Discussions with potential developers of apartments and townhouses are already underway, according to a report compiled by Barnsley Council’s head of economic development, Paul Clifford, which will be discussed by ruling cabinet members on Wednesday.

“Located at the heart of the town centre, immediately adjacent to the transport interchange, the site is bounded by Regent Street to the south, Eastgate to the west, Old Mill Lane to the north and a combination of the railway line and Eldon Street North to the east,” it said.

“The site forms an important physical link between the town centre and Barnsley College, offering opportunities to connect students and education facilities with the wider town.

“Its current use as a surface-level car park is a hugely inefficient use of a prime town centre location.

“The site topography, massing and planned multi-storey car park lends itself to apartments, and, subject to market conditions and viability, the council is keen to bring forward a mixture of townhouses and apartments that substantially change the market offer in the town centre.

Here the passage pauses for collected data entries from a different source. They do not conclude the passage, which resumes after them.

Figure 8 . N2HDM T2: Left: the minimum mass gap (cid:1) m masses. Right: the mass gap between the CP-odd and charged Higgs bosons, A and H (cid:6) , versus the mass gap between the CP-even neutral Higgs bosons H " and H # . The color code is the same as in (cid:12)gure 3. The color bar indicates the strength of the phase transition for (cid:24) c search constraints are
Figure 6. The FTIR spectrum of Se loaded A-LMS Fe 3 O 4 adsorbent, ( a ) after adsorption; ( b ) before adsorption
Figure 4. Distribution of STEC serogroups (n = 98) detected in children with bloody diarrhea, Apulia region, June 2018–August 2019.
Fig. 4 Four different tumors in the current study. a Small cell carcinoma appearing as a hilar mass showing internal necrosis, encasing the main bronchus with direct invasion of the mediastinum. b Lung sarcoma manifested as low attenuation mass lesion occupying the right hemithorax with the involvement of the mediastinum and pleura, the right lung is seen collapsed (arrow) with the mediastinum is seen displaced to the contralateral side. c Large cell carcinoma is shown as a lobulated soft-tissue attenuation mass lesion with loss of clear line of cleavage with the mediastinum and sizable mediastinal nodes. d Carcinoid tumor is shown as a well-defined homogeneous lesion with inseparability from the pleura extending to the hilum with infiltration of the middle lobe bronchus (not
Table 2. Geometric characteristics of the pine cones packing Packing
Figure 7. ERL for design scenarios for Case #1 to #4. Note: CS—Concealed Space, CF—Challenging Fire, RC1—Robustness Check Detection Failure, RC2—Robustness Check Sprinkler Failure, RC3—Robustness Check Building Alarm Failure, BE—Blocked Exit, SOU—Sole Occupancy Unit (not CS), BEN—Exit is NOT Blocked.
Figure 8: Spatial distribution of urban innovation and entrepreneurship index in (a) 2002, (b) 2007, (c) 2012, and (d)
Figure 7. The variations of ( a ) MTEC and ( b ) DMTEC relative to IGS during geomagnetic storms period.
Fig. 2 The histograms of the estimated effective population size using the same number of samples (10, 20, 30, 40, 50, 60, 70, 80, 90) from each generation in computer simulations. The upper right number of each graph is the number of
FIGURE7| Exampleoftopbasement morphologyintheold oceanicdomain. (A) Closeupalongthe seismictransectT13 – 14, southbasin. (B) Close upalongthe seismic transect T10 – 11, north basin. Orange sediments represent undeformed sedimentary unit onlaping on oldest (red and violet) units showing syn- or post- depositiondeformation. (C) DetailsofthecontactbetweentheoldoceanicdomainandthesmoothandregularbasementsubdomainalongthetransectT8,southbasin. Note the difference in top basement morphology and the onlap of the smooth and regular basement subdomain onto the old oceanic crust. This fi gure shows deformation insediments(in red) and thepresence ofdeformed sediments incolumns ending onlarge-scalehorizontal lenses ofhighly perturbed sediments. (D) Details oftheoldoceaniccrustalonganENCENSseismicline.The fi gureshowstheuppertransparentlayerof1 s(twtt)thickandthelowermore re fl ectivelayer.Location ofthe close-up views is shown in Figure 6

“The design development to date has been accelerated to ensure we can meet the timelines necessary for spending of all the government’s Future High Street Fund allocation by March 2024.

“There is a clear focus on pedestrian priority, with less traffic being encouraged through the site, traffic-free areas within the public realm, in line with environmental aspirations.

“This funding deadline has been one of the principal drivers of the programme and informs the sequencing of the next steps and key activities to be completed.”

A loss of parking spaces as a result has been defended by the council, as the current occupancy rate is approximately 500 vehicles a day.

Car parks elsewhere will be able to cope with the knock-on impact of the development if the new multi-storey is full, the report said.

Coun Tim Cheetham, cabinet spokesperson for regeneration and culture, said the scheme will create a ‘vibrant neighbourhood where people can live, work and learn’.

“This investment will accelerate the recovery of our town centre and help us all adapt to the changes the pandemic has brought,” he added.

“It’s a hotbed of creative and digital business talent - we want to nurture that, expand it, and provide high-quality jobs and businesses for our young people, as well as housing and space for them to enjoy in their leisure time.

“This will ensure more of the next generation choose to build lives for themselves here in their home town, as well as attracting new investment, jobs and businesses to relocate to Barnsley.”